-------- DOCUMENT PASSAGE --------

The purpose of the evaluation is both formative and summative: it describes who is using the program, how they are using it, and what is the project’s impact on teaching and learning. The evaluation involves developing and implementing a comprehensive array of documentation and evaluation strategies to provide critical feedback to the Passport to Knowledge staff as their curriculum development work evolves. At the same time, we are providing information and analysis to help the staff, the project funders, and the participants assess the project’s impact on student learning and teacher professional development.

This past year Passport to Knowledge produced Live from Antarctica 2 and Live from Mars. The research with teachers this past year reveals the following key points:

  • Passport to Knowledge reaches an extremely broad and diverse audience. Teacher participants are spread across all grades, but middle school teachers are the most active users, (29% for LFA2, 53% for LFM). LFA2 was more popular with elementary teachers. Middle and high school teachers using the materials are typically science teachers and use the materials with four classes, on average. Module participants consistently include a significant number of adults who are not classroom teachers, and who may not even be working with young people (as much as 60% of the respondents to some surveys).
  • Educators’ responses to Passport to Knowledge (PtK) were uniformly positive. The Passport to Knowledge materials were viewed by participants as being made "by teachers for teachers" -- that they were informative and well-designed to support real classroom practice. Although teachers found all components of each module useful, they indicated that the online resources were the most valuable to them and the ones they would most like to see expanded upon in the future. Teachers particularly valued the depth of background information provided on relevant topics through module elements such as the "background information" area on the LFM web site, and the scientist biographies for LFA2.

-------- SUPPLIED INFORMATION --------

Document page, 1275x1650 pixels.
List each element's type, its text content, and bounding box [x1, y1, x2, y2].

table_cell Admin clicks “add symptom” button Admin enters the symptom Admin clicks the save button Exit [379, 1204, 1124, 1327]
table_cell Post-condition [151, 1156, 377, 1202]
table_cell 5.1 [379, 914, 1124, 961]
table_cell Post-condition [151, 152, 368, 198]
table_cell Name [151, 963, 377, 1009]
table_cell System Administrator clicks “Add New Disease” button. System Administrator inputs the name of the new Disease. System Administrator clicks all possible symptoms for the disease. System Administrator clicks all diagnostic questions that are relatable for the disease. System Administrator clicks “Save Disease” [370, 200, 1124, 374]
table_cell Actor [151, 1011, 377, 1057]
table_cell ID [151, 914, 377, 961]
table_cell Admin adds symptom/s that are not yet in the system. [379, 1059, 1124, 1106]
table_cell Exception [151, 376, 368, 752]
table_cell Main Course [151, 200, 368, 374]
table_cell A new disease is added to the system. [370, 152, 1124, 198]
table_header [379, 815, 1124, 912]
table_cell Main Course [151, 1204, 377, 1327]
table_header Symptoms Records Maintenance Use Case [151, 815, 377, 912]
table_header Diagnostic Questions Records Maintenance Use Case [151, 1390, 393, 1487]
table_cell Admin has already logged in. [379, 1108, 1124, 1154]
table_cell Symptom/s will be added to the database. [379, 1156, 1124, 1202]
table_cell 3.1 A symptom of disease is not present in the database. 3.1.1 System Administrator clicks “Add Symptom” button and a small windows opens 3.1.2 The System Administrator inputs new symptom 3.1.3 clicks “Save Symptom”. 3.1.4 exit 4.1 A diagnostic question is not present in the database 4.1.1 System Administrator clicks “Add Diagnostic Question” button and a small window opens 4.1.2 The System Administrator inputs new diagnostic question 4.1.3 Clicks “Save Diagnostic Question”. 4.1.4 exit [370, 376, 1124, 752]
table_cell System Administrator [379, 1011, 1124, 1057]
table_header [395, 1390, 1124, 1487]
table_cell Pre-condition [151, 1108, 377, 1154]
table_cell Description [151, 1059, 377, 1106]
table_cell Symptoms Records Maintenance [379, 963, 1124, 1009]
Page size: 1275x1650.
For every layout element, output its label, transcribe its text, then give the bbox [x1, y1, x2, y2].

--------

_WRITTEN PROBLEM 1_:
According to the Passport to Knowledge evaluation summary, which group of teachers were the most active users of the program?
_WRITTEN PROBLEM 2_:
Explain, based on the Passport to Knowledge evaluation summary, why participants saw the materials as having been made "by teachers for teachers."
_WRITTEN PROBLEM 3_:
Extend the Passport to Knowledge evaluation summary from its final sentence.

_RESPONSE 1_:
Middle school teachers were the most active users, at 29% for LFA2 and 53% for LFM.

_RESPONSE 2_:
Participants viewed the materials as informative and well designed to support real classroom practice. That practical, classroom-ready quality led them to see the materials as having been made "by teachers for teachers."

_RESPONSE 3_:
  • The on-line resources continued to grow in importance. This reflects the fact that more teachers are finding it easier to get on-line then ever before. The web site has become a major avenue for attracting teachers into full project participation. It is the place where teachers get information about the video broadcast schedules and where many (the majority) now obtain the teachers guide. Teachers particularly valued the depth of background information provided on relevant topics through module elements such as the "background information" area on the LFM web site and the scientist biographies for LFA2.
  • Teachers in widely varying classrooms are using Passport to Knowledge materials in hundreds of different ways. No two classrooms using this material look exactly alike. Passport to Knowledge is successfully supporting activities ranging from grade school students tracking the course of the Pathfinder via the LFM web site, to homeschoolers participating in the PET project with students from across the country, to adult learners in literacy programs communicating with scientists. Within the context of particular educators’ participation, the materials also prove to be flexible. Teachers report that they plan to re-use their Mars or Antarctica material, and many teachers report using the materials with a range of grade levels and across disciplines.
  • While Passport to Knowledge is not meant to be a comprehensive curriculum for middle school science, teachers are able to successfully integrate it with their existing science curriculum. The vast majority of teachers using either module report that it aligns well with their existing curriculum and their teaching objectives.
  • Over half (53%) of the of participants in LFM, and 66% of LFA2 participants, had never used telecommunications before. This clearly indicates that a major audience for Passport to Knowledge is teachers who are looking for a meaningful online activity to introduce them and their students to using multiple electronic media as an integral part of their classroom. Passport to Knowledge is serving as a comprehensive, successful technology-integration experience for teachers in schools that are just beginning to get connected to the Internet.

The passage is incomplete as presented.